-- Available data follows --

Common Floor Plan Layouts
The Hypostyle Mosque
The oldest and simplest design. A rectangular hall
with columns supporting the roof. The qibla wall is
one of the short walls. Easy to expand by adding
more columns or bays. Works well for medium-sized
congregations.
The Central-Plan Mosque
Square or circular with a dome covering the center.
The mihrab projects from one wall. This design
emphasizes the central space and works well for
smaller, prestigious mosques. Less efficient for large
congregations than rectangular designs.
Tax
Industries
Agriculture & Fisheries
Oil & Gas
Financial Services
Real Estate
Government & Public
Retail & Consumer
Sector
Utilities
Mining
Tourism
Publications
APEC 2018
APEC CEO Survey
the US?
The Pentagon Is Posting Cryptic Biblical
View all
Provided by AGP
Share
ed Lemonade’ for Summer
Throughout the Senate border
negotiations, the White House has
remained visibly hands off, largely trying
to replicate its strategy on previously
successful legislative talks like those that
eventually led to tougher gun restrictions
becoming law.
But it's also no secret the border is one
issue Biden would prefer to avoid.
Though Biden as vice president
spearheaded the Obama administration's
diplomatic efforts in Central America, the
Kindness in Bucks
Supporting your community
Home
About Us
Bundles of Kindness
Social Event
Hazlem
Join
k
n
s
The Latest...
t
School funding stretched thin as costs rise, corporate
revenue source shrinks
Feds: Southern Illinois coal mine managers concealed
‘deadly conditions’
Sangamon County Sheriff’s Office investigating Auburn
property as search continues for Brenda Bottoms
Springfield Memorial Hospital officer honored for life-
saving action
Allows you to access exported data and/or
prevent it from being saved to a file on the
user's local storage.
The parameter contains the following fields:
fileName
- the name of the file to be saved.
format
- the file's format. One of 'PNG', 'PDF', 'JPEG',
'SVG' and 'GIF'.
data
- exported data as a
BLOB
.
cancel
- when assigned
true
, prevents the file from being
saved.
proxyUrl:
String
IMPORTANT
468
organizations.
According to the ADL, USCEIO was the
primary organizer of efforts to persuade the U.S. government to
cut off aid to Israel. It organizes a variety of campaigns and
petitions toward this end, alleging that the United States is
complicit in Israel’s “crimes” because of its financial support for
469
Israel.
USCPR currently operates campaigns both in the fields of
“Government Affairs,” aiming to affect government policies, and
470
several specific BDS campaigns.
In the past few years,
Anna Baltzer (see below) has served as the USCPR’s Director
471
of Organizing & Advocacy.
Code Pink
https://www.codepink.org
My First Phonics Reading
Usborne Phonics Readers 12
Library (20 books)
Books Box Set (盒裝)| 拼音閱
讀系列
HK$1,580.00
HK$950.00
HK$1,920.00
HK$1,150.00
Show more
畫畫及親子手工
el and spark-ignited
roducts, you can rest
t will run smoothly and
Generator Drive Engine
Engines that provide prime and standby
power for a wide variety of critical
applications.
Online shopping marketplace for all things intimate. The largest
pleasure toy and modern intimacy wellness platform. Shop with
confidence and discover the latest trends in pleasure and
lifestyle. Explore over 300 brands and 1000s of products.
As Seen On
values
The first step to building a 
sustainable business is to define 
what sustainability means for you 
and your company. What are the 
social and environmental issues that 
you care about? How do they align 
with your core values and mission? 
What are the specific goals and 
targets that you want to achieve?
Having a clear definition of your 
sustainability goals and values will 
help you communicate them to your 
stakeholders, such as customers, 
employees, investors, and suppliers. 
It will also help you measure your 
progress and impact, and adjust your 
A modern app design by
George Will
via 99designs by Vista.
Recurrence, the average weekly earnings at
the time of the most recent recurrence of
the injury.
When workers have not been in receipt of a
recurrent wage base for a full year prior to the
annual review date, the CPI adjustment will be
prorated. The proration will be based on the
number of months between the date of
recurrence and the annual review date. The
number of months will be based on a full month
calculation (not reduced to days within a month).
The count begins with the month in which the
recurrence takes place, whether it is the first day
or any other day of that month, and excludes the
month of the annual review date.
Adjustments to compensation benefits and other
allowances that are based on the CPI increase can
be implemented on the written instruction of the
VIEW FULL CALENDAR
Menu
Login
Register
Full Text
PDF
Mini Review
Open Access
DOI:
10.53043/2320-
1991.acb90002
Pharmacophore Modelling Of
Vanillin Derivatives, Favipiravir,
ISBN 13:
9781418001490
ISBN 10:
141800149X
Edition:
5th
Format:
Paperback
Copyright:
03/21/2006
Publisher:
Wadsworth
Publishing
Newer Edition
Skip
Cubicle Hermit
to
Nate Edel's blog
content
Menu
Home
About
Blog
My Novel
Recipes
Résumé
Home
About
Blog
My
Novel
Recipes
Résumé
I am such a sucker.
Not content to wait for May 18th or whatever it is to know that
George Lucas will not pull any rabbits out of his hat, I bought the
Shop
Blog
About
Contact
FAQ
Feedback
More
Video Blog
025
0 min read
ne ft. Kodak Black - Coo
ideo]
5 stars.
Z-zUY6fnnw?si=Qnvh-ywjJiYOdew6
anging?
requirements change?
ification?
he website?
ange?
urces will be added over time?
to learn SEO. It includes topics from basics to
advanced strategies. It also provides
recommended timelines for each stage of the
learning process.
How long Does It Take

-- Available data concluded --

Instructions for the task: Reproduce all of the transcribed page contents above word for word, every line as it stands.

Result for this task:
Common Floor Plan Layouts
The Hypostyle Mosque
The oldest and simplest design. A rectangular hall
with columns supporting the roof. The qibla wall is
one of the short walls. Easy to expand by adding
more columns or bays. Works well for medium-sized
congregations.
The Central-Plan Mosque
Square or circular with a dome covering the center.
The mihrab projects from one wall. This design
emphasizes the central space and works well for
smaller, prestigious mosques. Less efficient for large
congregations than rectangular designs.
Tax
Industries
Agriculture & Fisheries
Oil & Gas
Financial Services
Real Estate
Government & Public
Retail & Consumer
Sector
Utilities
Mining
Tourism
Publications
APEC 2018
APEC CEO Survey
the US?
The Pentagon Is Posting Cryptic Biblical
View all
Provided by AGP
Share
ed Lemonade’ for Summer
Throughout the Senate border
negotiations, the White House has
remained visibly hands off, largely trying
to replicate its strategy on previously
successful legislative talks like those that
eventually led to tougher gun restrictions
becoming law.
But it's also no secret the border is one
issue Biden would prefer to avoid.
Though Biden as vice president
spearheaded the Obama administration's
diplomatic efforts in Central America, the
Kindness in Bucks
Supporting your community
Home
About Us
Bundles of Kindness
Social Event
Hazlem
Join
k
n
s
The Latest...
t
School funding stretched thin as costs rise, corporate
revenue source shrinks
Feds: Southern Illinois coal mine managers concealed
‘deadly conditions’
Sangamon County Sheriff’s Office investigating Auburn
property as search continues for Brenda Bottoms
Springfield Memorial Hospital officer honored for life-
saving action
Allows you to access exported data and/or
prevent it from being saved to a file on the
user's local storage.
The parameter contains the following fields:
fileName
- the name of the file to be saved.
format
- the file's format. One of 'PNG', 'PDF', 'JPEG',
'SVG' and 'GIF'.
data
- exported data as a
BLOB
.
cancel
- when assigned
true
, prevents the file from being
saved.
proxyUrl:
String
IMPORTANT
468
organizations.
According to the ADL, USCEIO was the
primary organizer of efforts to persuade the U.S. government to
cut off aid to Israel. It organizes a variety of campaigns and
petitions toward this end, alleging that the United States is
complicit in Israel’s “crimes” because of its financial support for
469
Israel.
USCPR currently operates campaigns both in the fields of
“Government Affairs,” aiming to affect government policies, and
470
several specific BDS campaigns.
In the past few years,
Anna Baltzer (see below) has served as the USCPR’s Director
471
of Organizing & Advocacy.
Code Pink
https://www.codepink.org
My First Phonics Reading
Usborne Phonics Readers 12
Library (20 books)
Books Box Set (盒裝)| 拼音閱
讀系列
HK$1,580.00
HK$950.00
HK$1,920.00
HK$1,150.00
Show more
畫畫及親子手工
el and spark-ignited
roducts, you can rest
t will run smoothly and
Generator Drive Engine
Engines that provide prime and standby
power for a wide variety of critical
applications.
Online shopping marketplace for all things intimate. The largest
pleasure toy and modern intimacy wellness platform. Shop with
confidence and discover the latest trends in pleasure and
lifestyle. Explore over 300 brands and 1000s of products.
As Seen On
values
The first step to building a 
sustainable business is to define 
what sustainability means for you 
and your company. What are the 
social and environmental issues that 
you care about? How do they align 
with your core values and mission? 
What are the specific goals and 
targets that you want to achieve?
Having a clear definition of your 
sustainability goals and values will 
help you communicate them to your 
stakeholders, such as customers, 
employees, investors, and suppliers. 
It will also help you measure your 
progress and impact, and adjust your 
A modern app design by
George Will
via 99designs by Vista.
Recurrence, the average weekly earnings at
the time of the most recent recurrence of
the injury.
When workers have not been in receipt of a
recurrent wage base for a full year prior to the
annual review date, the CPI adjustment will be
prorated. The proration will be based on the
number of months between the date of
recurrence and the annual review date. The
number of months will be based on a full month
calculation (not reduced to days within a month).
The count begins with the month in which the
recurrence takes place, whether it is the first day
or any other day of that month, and excludes the
month of the annual review date.
Adjustments to compensation benefits and other
allowances that are based on the CPI increase can
be implemented on the written instruction of the
VIEW FULL CALENDAR
Menu
Login
Register
Full Text
PDF
Mini Review
Open Access
DOI:
10.53043/2320-
1991.acb90002
Pharmacophore Modelling Of
Vanillin Derivatives, Favipiravir,
ISBN 13:
9781418001490
ISBN 10:
141800149X
Edition:
5th
Format:
Paperback
Copyright:
03/21/2006
Publisher:
Wadsworth
Publishing
Newer Edition
Skip
Cubicle Hermit
to
Nate Edel's blog
content
Menu
Home
About
Blog
My Novel
Recipes
Résumé
Home
About
Blog
My
Novel
Recipes
Résumé
I am such a sucker.
Not content to wait for May 18th or whatever it is to know that
George Lucas will not pull any rabbits out of his hat, I bought the
Shop
Blog
About
Contact
FAQ
Feedback
More
Video Blog
025
0 min read
ne ft. Kodak Black - Coo
ideo]
5 stars.
Z-zUY6fnnw?si=Qnvh-ywjJiYOdew6
anging?
requirements change?
ification?
he website?
ange?
urces will be added over time?
to learn SEO. It includes topics from basics to
advanced strategies. It also provides
recommended timelines for each stage of the
learning process.
How long Does It Take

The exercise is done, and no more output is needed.